Primera lectura: Eclo 35,15b-17.20-22a

Porque el Señor es juez,
y no hace distinción de personas;
no favorece a nadie en perjuicio del pobre,
sino que escucha el clamor del oprimido;
no desprecia la súplica del huérfano,
ni las quejas que le expone la viuda.
Cuando las lágrimas de la viuda corren por sus mejillas,
¿no acusa su dolor a quien las causa?
Dios escucha al que sirve de buen grado,
su plegaria llega hasta las nubes.
La oración del humilde atraviesa las nubes
y no para hasta alcanzar su destino.
No se detiene hasta que el Altísimo la escucha,
juzga a los justos y les hace justicia.

Salmo responsorial: Sal 33,2-3.17-19.23

Bendigo al Señor en todo momento,
su alabanza está siempre en mi boca.
Mi ser se gloría en el Señor,
que los humildes lo oigan y se alegren.
Pero el Señor se enfrenta con los malhechores,
para borrar de la tierra su recuerdo.
Cuando uno grita, el Señor lo escucha
y lo libra de todas sus angustias.
El Señor está cerca de los que sufren
y salva a los que están desconsolados.
Porque el Señor redime a sus siervos,
y no serán castigados los que se refugian en él.

Segunda lectura: 2 Tim 4,6-8.16-18

Yo estoy a punto de ofrecer mi vida, y el momento de mi partida es inminente. He combatido el buen combate, he concluido mi carrera, he conservado la fe. Sólo me queda recibir la corona de la salvación, que aquel día me dará el Señor, juez justo, y no sólo a mí, sino también a todos los que esperan con amor su venida gloriosa.
En mi primera defensa nadie me acompañó; todos me abandonaron. ¡Que Dios los perdone! El Señor estuvo a mi lado y me fortaleció, para que el mensaje fuera plenamente anunciado por mí y lo escucharan todos los paganos. Fui librado de la boca del león.
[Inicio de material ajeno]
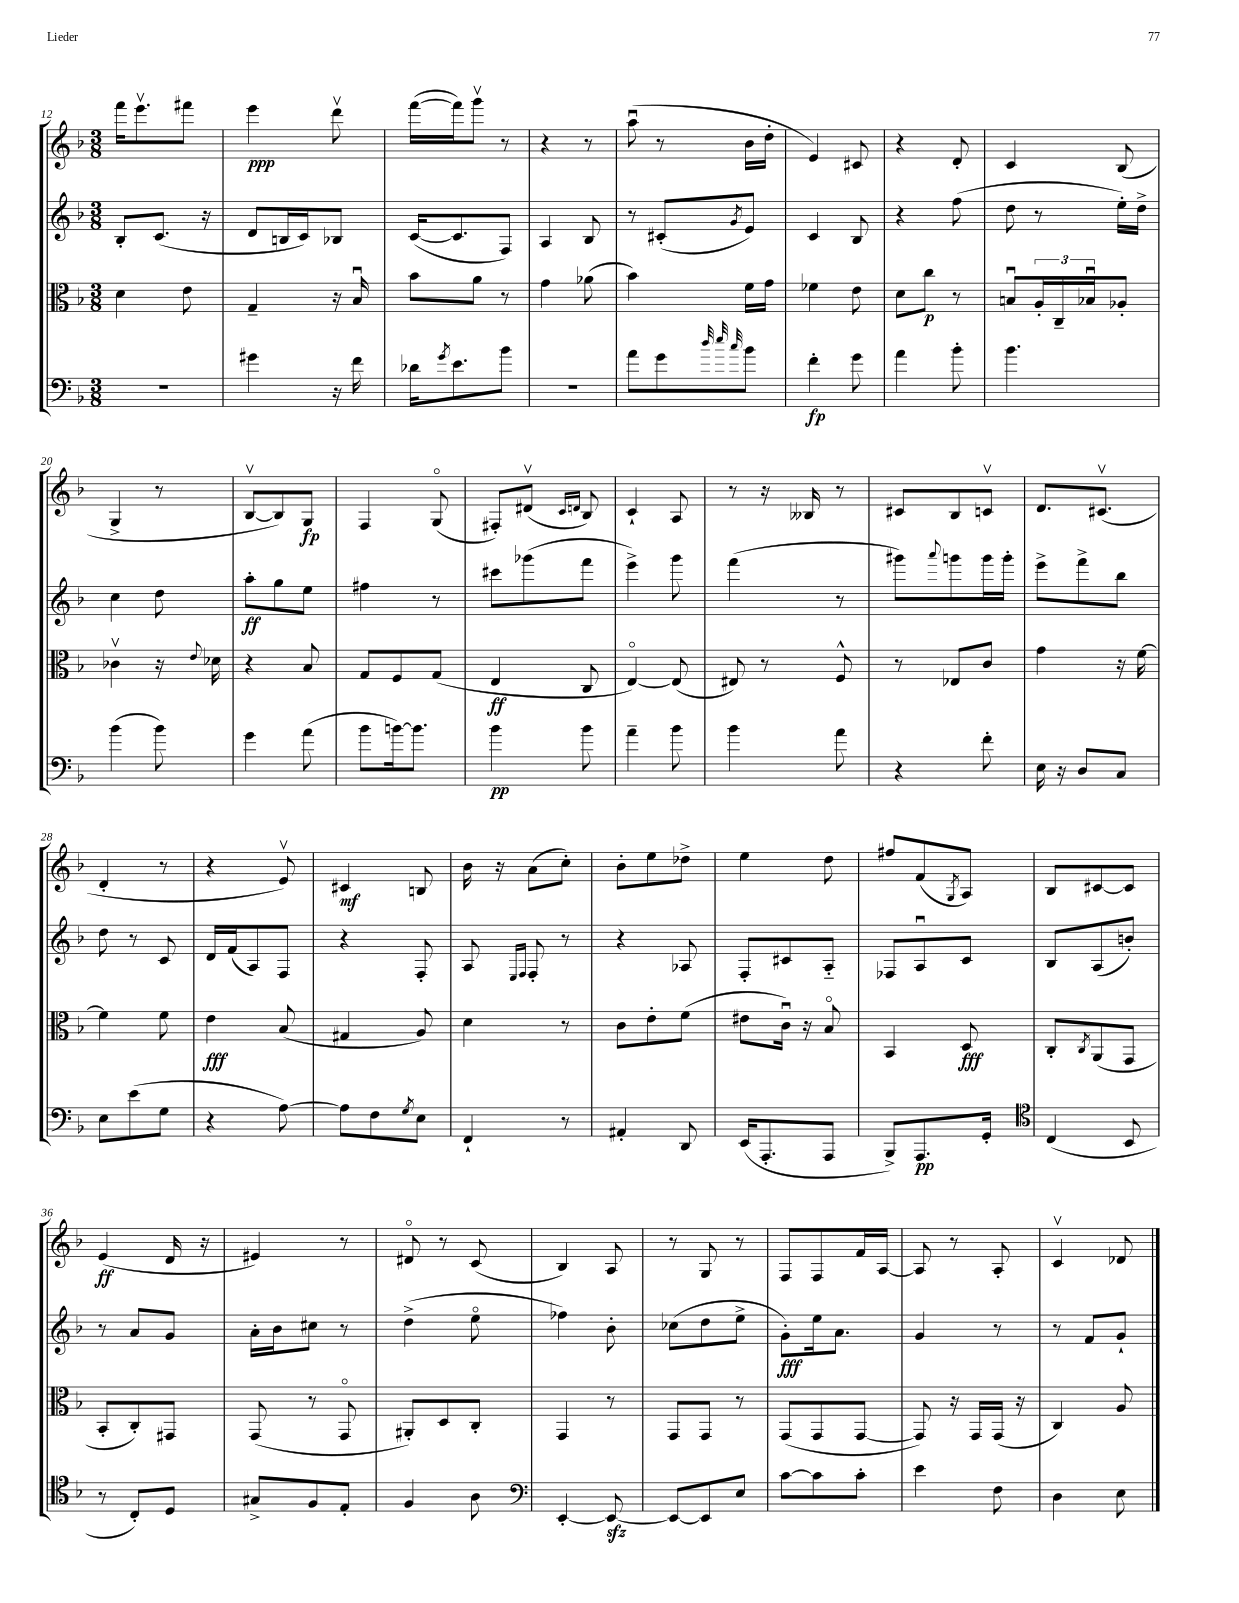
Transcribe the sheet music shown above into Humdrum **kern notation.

**kern	**dynam	**kern	**dynam	**kern	**dynam	**kern	**dynam
*part4	*part4	*part3	*part3	*part2	*part2	*part1	*part1
*staff4	*staff4	*staff3	*staff3	*staff2	*staff2	*staff1	*staff1
*clefF4	*	*clefC3	*	*clefG2	*	*clefG2	*
*k[b-]	*	*k[b-]	*	*k[b-]	*	*k[b-]	*
*M3/8	*	*M3/8	*	*M3/8	*	*M3/8	*
=12	=12	=12	=12	=12	=12	=12	=12
4.r	.	4d\	.	8B-'/L	.	16fff\KL	.
.	.	.	.	.	.	8.eeev\	.
.	.	.	.	(8.c/J	.	.	.
.	.	8e\	.	.	.	8fff#X\J	.
.	.	.	.	16r	.	.	.
=13	=13	=13	=13	=13	=13	=13	=13
4g#X\	.	4G~/	.	8d/L	.	4eee\	ppp
.	.	.	.	16Bn/L	.	.	.
.	.	.	.	16c/J)	.	.	.
16r	.	16r	.	8B-X/J	.	8dddv\	.
16f\	.	16B-u/	.	.	.	.	.
=14	=14	=14	=14	=14	=14	=14	=14
16d-X\KL	.	8b-\L	.	([16c/KL	.	([16fff\LL	.
8qg/	.	.	.	.	.	.	.
8.e\	.	.	.	8.c/]	.	16fff\J])	.
.	.	8a\J	.	.	.	8gggv\J	.
8b-\J	.	8r	.	8F/J)	.	8r	.
=15	=15	=15	=15	=15	=15	=15	=15
4.r	.	4g\	.	4A/	.	4r	.
.	.	(8a-X\	.	8B-/	.	8r	.
=16	=16	=16	=16	=16	=16	=16	=16
8a\L	.	4b-\)	.	8r	.	(8aau\	.
8g\	.	.	.	(8c#X'/L	.	8r	.
32qqdd/	.	.	.	.	.	.	.
32qqee/	.	.	.	.	.	.	.
32qqcc/	.	.	.	8qg/	.	.	.
8b-\J	.	16f\LL	.	8e/J)	.	16b-\LL	.
.	.	16g\JJ	.	.	.	16dd'\JJ	.
=17	=17	=17	=17	=17	=17	=17	=17
4f'\	fp	4f-X\	.	4c/	.	4e/)	.
8g\	.	8e\	.	8B-/	.	8c#X/	.
=18	=18	=18	=18	=18	=18	=18	=18
4a\	.	8d\L	.	4r	.	4r	.
.	.	8cc\J	p	.	.	.	.
8b-'\	.	8r	.	(8ff\	.	8d'/	.
=19	=19	=19	=19	=19	=19	=19	=19
4.b-\	.	8Bnu/L	.	8dd\	.	4c/	.
.	.	24A'/L	.	8r	.	.	.
.	.	24C~/	.	.	.	.	.
.	.	24B-Xu/J	.	.	.	.	.
.	.	8A-X'/J	.	16ee'\LL)	.	(8B-/	.
.	.	.	.	16dd^\JJ	.	.	.
!!LO:LB:g=z
=20	=20	=20	=20	=20	=20	=20	=20
(4b-\	.	4c-Xv\	.	4cc\	.	4G^/	.
8b-\)	.	16r	.	8dd\	.	8r	.
.	.	8qqe/	.	.	.	.	.
.	.	16d-X\	.	.	.	.	.
=21	=21	=21	=21	=21	=21	=21	=21
4g\	.	4r	.	8aa'\L	ff	[8B-v/L	.
.	.	.	.	8gg\	.	8B-/])	.
(8a\	.	8B-/	.	8ee\J	.	8G/J	fp
=22	=22	=22	=22	=22	=22	=22	=22
8b-\L	.	8G/L	.	4ff#X\	.	4F/	.
[16bn\k)	.	8F/	.	.	.	.	.
8.b\J]	.	.	.	.	.	.	.
.	.	(8G/J	.	8r	.	(8G/	.
=23	=23	=23	=23	=23	=23	=23	=23
4b-\	pp	4E/	ff	8ccc#X\L	.	8F#X'/L)	.
.	.	.	.	(8ggg-X\	.	(8d#Xv/J	.
.	.	.	.	.	.	16qqc/LL	.
.	.	.	.	.	.	16qqdn/JJ	.
8b-\	.	8C/	.	8fff\J	.	8B-/)	.
=24	=24	=24	=24	=24	=24	=24	=24
4a~\	.	[4E/)	.	4eee^\)	.	4c`/	.
8b-\	.	(8E/]	.	8ggg\	.	8A/	.
=25	=25	=25	=25	=25	=25	=25	=25
4b-\	.	8E#X/)	.	(4fff\	.	8r	.
.	.	8r	.	.	.	16r	.
.	.	.	.	.	.	16B--X/	.
8a\	.	8F^^/	.	8r	.	8r	.
=26	=26	=26	=26	=26	=26	=26	=26
4r	.	8r	.	8ggg#X\L)	.	8c#X/L	.
.	.	.	.	8qqaaa/	.	.	.
.	.	8E-X/L	.	8gggn\	.	8B-/	.
8f'\	.	8c/J	.	16ggg\L	.	8cnv/J	.
.	.	.	.	16ggg'\JJ	.	.	.
=27	=27	=27	=27	=27	=27	=27	=27
16E\	.	4g\	.	8eee^\L	.	8.d/L	.
16r	.	.	.	.	.	.	.
8D/L	.	.	.	8fff^\	.	.	.
.	.	.	.	.	.	(8.c#Xv/J	.
8C/J	.	16r	.	8bb-\J	.	.	.
.	.	[16f\	.	.	.	.	.
!!LO:LB:g=z
=28	=28	=28	=28	=28	=28	=28	=28
8E\L	.	4f\]	.	8dd\	.	4d'/	.
(8e\	.	.	.	8r	.	.	.
8G\J	.	8f\	.	8c/	.	8r	.
=29	=29	=29	=29	=29	=29	=29	=29
4r	.	4e\	fff	16d/LL	.	4r	.
.	.	.	.	(16f/J	.	.	.
.	.	.	.	8A/)	.	.	.
[8A\)	.	(8B-/	.	8F/J	.	8ev/)	.
=30	=30	=30	=30	=30	=30	=30	=30
8A\L]	.	4G#X/	.	4r	.	4c#X/	mf
8F\	.	.	.	.	.	.	.
8qG/	.	.	.	.	.	.	.
8E\J	.	8A/)	.	8F'/	.	8Bn/	.
=31	=31	=31	=31	=31	=31	=31	=31
4FF`/	.	4d\	.	8A/	.	16b-\	.
.	.	.	.	.	.	16r	.
.	.	.	.	16qqE/LL	.	.	.
.	.	.	.	16qqF/JJ	.	.	.
.	.	.	.	8F'/	.	(8a\L	.
8r	.	8r	.	8r	.	8cc'\J)	.
=32	=32	=32	=32	=32	=32	=32	=32
4AA#X'/	.	8c\L	.	4r	.	8b-'\L	.
.	.	8e'\	.	.	.	8ee\	.
8DD/	.	(8f\J	.	8A-X/	.	8dd-X^\J	.
=33	=33	=33	=33	=33	=33	=33	=33
(16EE/KL	.	8e#X\L	.	8F'/L	.	4ee\	.
8.AAA'/	.	.	.	.	.	.	.
.	.	16cu\Jk)	.	8c#X/	.	.	.
.	.	16r	.	.	.	.	.
8AAA/J	.	8B-/	.	8A/J	.	8dd\	.
=34	=34	=34	=34	=34	=34	=34	=34
8BBB-^/L)	.	4BB-/	.	8F-X/L	.	8ff#X/L	.
8.AAA/	pp	.	.	8Au/	.	(8f/	.
.	.	.	.	.	.	8qG/	.
.	.	8D/	fff	8c/J	.	8A/J)	.
16GG'/Jk	.	.	.	.	.	.	.
=35	=35	=35	=35	=35	=35	=35	=35
*clefC4	*	*	*	*	*	*	*
(4C/	.	8C'/L	.	8B-/L	.	8B-/L	.
.	.	8qC/	.	.	.	.	.
.	.	(8AA/	.	(8A/	.	[8c#X/	.
8BB-/	.	8GG/J	.	8bn'/J)	.	8c#/J]	.
!!LO:LB:g=z
=36	=36	=36	=36	=36	=36	=36	=36
8r	.	8BB-'/L	.	8r	.	(4e/	ff
8C'/L)	.	8C'/)	.	8a/L	.	.	.
8D/J	.	8GG#X/J	.	8g/J	.	16d/	.
.	.	.	.	.	.	16r	.
=37	=37	=37	=37	=37	=37	=37	=37
8G#X^/L	.	(8GG/	.	16a'\LL	.	4e#X/)	.
.	.	.	.	16b-\J	.	.	.
8F/	.	8r	.	8cc#X\J	.	.	.
8E'/J	.	8GG/	.	8r	.	8r	.
=38	=38	=38	=38	=38	=38	=38	=38
4F/	.	8AA#X'/L)	.	(4dd^\	.	8d#X/	.
.	.	8D/	.	.	.	8r	.
8A\	.	8C'/J	.	8ee\	.	(8c/	.
=39	=39	=39	=39	=39	=39	=39	=39
*clefF4	*	*	*	*	*	*	*
[4EE'/	.	4GG/	.	4ff-X\)	.	4B-/)	.
8EEzz/_	.	8r	.	8b-'\	.	8A/	.
=40	=40	=40	=40	=40	=40	=40	=40
8EE/L_	.	8GG/L	.	(8cc-X\L	.	8r	.
8EE/]	.	8GG/J	.	8dd\	.	8G/	.
8E/J	.	8r	.	8ee^\J	.	8r	.
=41	=41	=41	=41	=41	=41	=41	=41
[8c\L	.	(8GG/L	.	8g'\L)	fff	8F/L	.
8c\]	.	8GG/	.	16ee\k	.	8F/	.
.	.	.	.	8.a\J	.	.	.
8c'\J	.	[8GG/J	.	.	.	16f/L	.
.	.	.	.	.	.	[16A/JJ	.
=42	=42	=42	=42	=42	=42	=42	=42
4e\	.	8GG/])	.	4g/	.	8A/]	.
.	.	16r	.	.	.	8r	.
.	.	16GG/LL	.	.	.	.	.
8F\	.	(16GG/JJ	.	8r	.	8A'/	.
.	.	16r	.	.	.	.	.
=43	=43	=43	=43	=43	=43	=43	=43
4D\	.	4C/)	.	8r	.	4cv/	.
.	.	.	.	8f/L	.	.	.
8E\	.	8A/	.	8g`/J	.	8d-X/	.
==	==	==	==	==	==	==	==
*-	*-	*-	*-	*-	*-	*-	*-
El Señor me librará de todo mal y me dará la salvación en su reino celestial. A él la gloria por los siglos de los siglos. Amén.

Evangelio: Lc 18,9-14

También a unos, que presumían de ser hombres de bien y despreciaban a los demás, les dijo esta parábola:
-Dos hombres subieron al templo a orar; uno era fariseo, y el otro un recaudador de impuestos. El fariseo, de pie, hacía interiormente esta oración: «Dios mío, te doy gracias porque no soy como el resto de los hombres: ladrones, injustos, adúlteros; ni como ese que recauda impuestos para Roma. Ayuno dos veces por semana y pago los diezmos de todo lo que poseo». Por su parte, el recaudador de impuestos, manteniéndose a distancia, no se atrevía ni siquiera a levantar los ojos al cielo, sino que se golpeaba el pecho, diciendo: «Dios mío, ten compasión de mí, que soy un pecador». Les digo que éste bajó a su casa reconciliado con Dios, y el otro no. Porque el que se engrandece será humillado, y el que se humilla será engrandecido.